━━━ Records supplied

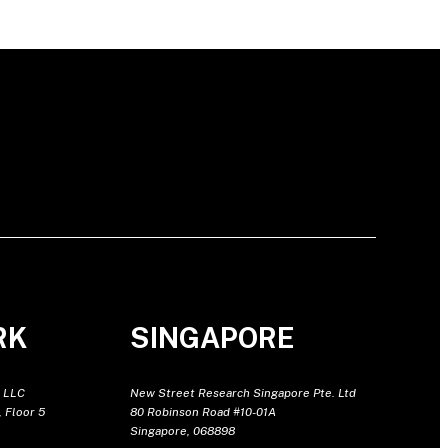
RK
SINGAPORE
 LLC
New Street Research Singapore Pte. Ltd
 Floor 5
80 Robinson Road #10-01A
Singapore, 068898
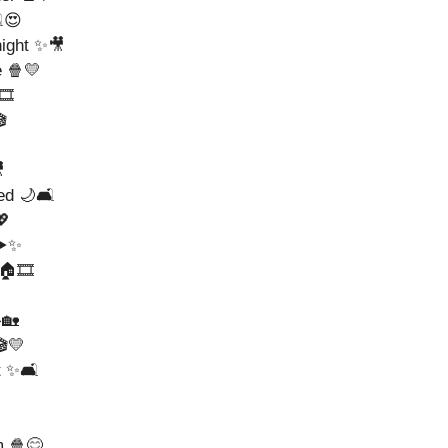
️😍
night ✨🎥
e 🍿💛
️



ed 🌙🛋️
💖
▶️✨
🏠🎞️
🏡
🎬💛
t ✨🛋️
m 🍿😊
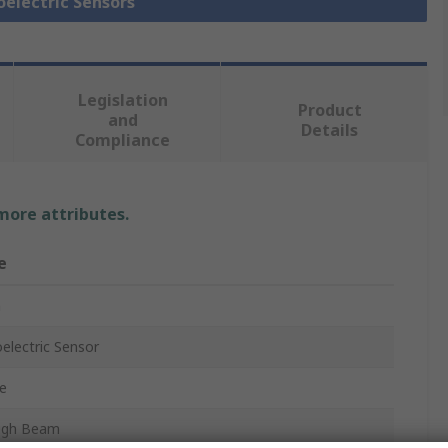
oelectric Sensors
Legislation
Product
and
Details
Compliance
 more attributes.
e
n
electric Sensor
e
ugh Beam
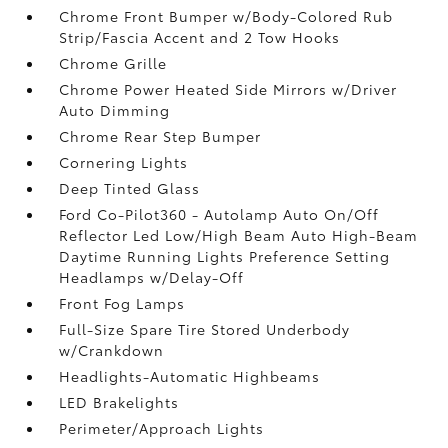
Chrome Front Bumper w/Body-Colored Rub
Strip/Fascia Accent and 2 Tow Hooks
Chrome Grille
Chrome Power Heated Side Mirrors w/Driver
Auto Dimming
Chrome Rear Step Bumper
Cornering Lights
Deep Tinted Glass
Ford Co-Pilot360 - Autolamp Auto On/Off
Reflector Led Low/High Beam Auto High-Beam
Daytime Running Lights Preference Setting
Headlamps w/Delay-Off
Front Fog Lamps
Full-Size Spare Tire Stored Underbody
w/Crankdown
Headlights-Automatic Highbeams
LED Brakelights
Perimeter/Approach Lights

━━━━━━
━━━ Records supplied

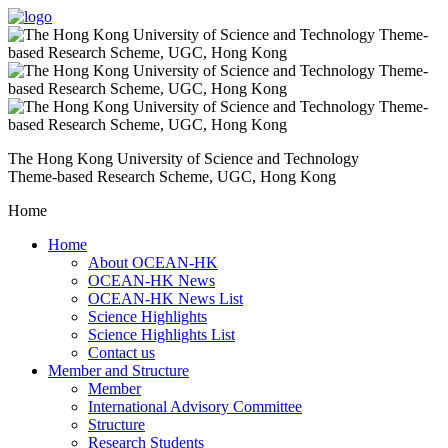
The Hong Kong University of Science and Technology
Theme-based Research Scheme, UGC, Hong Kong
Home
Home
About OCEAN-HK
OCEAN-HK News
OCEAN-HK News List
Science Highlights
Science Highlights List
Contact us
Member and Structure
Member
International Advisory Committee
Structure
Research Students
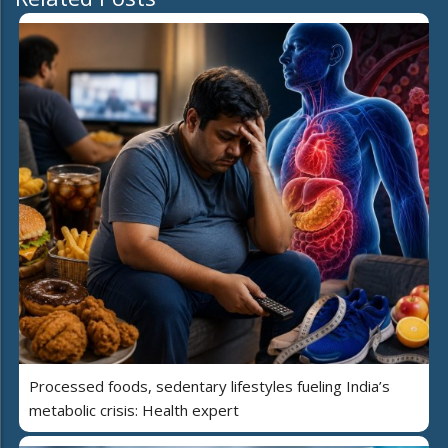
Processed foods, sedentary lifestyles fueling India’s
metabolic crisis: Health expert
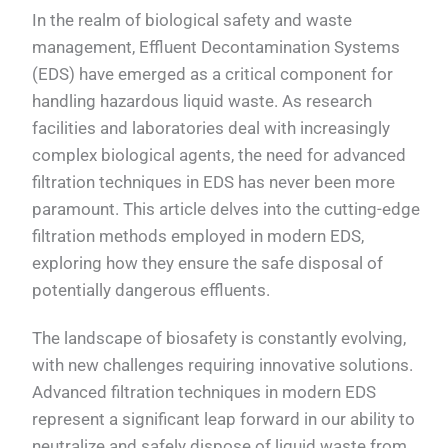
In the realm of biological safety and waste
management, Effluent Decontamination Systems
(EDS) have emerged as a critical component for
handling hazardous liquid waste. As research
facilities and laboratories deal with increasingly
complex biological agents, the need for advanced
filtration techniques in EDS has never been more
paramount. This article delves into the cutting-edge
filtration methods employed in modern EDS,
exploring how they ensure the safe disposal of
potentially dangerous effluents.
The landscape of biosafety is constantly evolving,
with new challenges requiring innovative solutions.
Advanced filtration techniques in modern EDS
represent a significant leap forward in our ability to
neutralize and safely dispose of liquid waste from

━━━━━━

- What you have to do -
In the data above, find the line containing "New Street Research Singapore Pte. Ltd" and the line containing "Perimeter/Approach Lights". Copy exactly the stretch from the first through the second, both included, leaving out any picture.

- Exercise result -
New Street Research Singapore Pte. Ltd
 Floor 5
80 Robinson Road #10-01A
Singapore, 068898
️😍
night ✨🎥
e 🍿💛
️



ed 🌙🛋️
💖
▶️✨
🏠🎞️
🏡
🎬💛
t ✨🛋️
m 🍿😊
oelectric Sensors
Legislation
Product
and
Details
Compliance
 more attributes.
e
n
electric Sensor
e
ugh Beam
Chrome Front Bumper w/Body-Colored Rub
Strip/Fascia Accent and 2 Tow Hooks
Chrome Grille
Chrome Power Heated Side Mirrors w/Driver
Auto Dimming
Chrome Rear Step Bumper
Cornering Lights
Deep Tinted Glass
Ford Co-Pilot360 - Autolamp Auto On/Off
Reflector Led Low/High Beam Auto High-Beam
Daytime Running Lights Preference Setting
Headlamps w/Delay-Off
Front Fog Lamps
Full-Size Spare Tire Stored Underbody
w/Crankdown
Headlights-Automatic Highbeams
LED Brakelights
Perimeter/Approach Lights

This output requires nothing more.